### WHAT YOU ARE ASKED TO DO
A complete and exact copy of the entries below is the expected result.

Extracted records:
━━━
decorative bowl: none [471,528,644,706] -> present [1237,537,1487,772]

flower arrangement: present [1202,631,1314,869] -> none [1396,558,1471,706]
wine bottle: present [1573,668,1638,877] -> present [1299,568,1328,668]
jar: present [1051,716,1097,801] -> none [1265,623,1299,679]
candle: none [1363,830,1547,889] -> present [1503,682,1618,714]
━━━
### SOLUTION
decorative bowl: none [471,528,644,706] -> present [1237,537,1487,772]

flower arrangement: present [1202,631,1314,869] -> none [1396,558,1471,706]
wine bottle: present [1573,668,1638,877] -> present [1299,568,1328,668]
jar: present [1051,716,1097,801] -> none [1265,623,1299,679]
candle: none [1363,830,1547,889] -> present [1503,682,1618,714]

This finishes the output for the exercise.